弟が上場株を取得すれば、相続税を納税しても、ある程度の金融資産の残が見込めます。

上場株の配当も見込めるため、今後の固定資産税納税に充当できます。

ただ、話がまとまりかけていたのに、ここで兄の配偶者が余計な介入をしてきます。

「あくまで法定相続分に則って、半々で分割すべき」と強い口調で、わざわざ2人に迫ったのです。

結局、余計な諍いを起こしたくない兄弟はその意見を受け入れ、半々での分割を選択することにしました。

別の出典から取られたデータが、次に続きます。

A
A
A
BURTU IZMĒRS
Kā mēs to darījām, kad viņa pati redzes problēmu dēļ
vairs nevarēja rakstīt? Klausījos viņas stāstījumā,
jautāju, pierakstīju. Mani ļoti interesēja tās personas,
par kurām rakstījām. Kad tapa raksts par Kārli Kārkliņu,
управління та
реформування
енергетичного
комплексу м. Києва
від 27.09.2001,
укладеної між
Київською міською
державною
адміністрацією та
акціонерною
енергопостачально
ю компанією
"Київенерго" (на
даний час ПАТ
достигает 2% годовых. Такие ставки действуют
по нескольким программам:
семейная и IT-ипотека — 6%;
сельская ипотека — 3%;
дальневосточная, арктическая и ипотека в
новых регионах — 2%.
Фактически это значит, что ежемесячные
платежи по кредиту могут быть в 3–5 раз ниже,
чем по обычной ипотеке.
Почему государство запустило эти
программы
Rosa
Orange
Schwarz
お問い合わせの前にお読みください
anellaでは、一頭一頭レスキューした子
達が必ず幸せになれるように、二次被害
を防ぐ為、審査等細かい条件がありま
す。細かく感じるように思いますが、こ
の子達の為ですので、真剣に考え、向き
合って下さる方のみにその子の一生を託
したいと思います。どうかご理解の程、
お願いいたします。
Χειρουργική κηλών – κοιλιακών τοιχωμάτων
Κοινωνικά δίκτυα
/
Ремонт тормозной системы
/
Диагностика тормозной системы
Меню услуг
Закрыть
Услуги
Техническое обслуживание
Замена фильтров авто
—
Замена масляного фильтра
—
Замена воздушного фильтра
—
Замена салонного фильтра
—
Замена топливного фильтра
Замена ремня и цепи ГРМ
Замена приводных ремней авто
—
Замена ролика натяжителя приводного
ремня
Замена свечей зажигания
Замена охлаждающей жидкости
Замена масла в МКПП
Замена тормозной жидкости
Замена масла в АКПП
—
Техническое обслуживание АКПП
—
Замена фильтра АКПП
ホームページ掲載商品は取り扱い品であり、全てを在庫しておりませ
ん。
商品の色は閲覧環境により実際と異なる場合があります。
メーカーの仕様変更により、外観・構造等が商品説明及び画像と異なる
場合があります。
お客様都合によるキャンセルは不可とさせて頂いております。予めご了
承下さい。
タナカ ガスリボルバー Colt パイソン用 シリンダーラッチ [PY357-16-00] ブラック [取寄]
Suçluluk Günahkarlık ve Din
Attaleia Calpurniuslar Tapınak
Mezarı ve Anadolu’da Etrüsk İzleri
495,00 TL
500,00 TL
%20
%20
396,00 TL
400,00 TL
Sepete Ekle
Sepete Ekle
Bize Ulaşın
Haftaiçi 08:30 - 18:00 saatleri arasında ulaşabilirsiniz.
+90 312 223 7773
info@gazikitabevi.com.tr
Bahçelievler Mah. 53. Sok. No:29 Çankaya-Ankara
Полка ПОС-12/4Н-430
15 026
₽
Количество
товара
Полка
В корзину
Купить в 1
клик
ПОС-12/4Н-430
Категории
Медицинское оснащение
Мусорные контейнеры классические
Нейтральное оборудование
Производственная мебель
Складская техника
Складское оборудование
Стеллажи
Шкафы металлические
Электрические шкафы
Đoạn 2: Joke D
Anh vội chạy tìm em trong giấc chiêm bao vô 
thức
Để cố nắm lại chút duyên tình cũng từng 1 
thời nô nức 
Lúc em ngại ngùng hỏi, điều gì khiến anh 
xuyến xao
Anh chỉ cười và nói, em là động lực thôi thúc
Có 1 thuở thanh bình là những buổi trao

話が落着したように見えますが、その後の兄弟の生活を考えると、どうなのか。

兄も弟も仕事はリタイアしていて、頼れるのは自らの貯金と年金。

兄は預貯金や上場株を相続しているから、老後の生活に一定程度の安心があります。

前述の通り、弟は不動産を取得しているため、毎年固定資産税負担があります。

家が古いため、逐一修繕も行う必要があり、貯金を取り崩して相続税を納税している弟にとって負担は大きなものです。

仮に病気にでもなれば、医療費負担も嵩み、最悪不動産を売却することも検討しなければなりません。

不動産を売却すれば譲渡所得となり、相当な納税をする可能性があります。

これで平等な遺産分割だったと言えるでしょうか。

遺産分割協議書には納得いくまで押印してはならない

遺産分割協議書に実印を押印したら、遺産分割を認めたことになります。

少しでも分割内容に異議があるのであれば、協議書に印鑑を押印してはいけません。

確かに、揉めたくないから押印するというのも一つの考えです。

ただ、納得しないまま押印しても、いずれにせよ苦しい未来が待ち受けているかもしれません。

遺産分割協議など、一生に何度もあることではありません。

弁の立つ1人の人間によって強引に話が進められて、他の真っ当な人が害を被るなど、あってはならないことです。

遺産分割協議書は、一度押印したら、基本的にその後に覆すことはできません。

100%納得していないなら、押印すべきではありません。

上記の例では、兄の配偶者が余計な口出しをしたことが発端です。

但し、最終責任は、それを聞き入れて話を進めてしまった兄弟にあります。

第三者の口出しは、あくまで一意見として捉えなければなりません。

まとめ

上記の失敗例に似たようなケースは、ちらほら散見します。

相続人は相続人の立場として、自意識を持つべきと改めて思いました。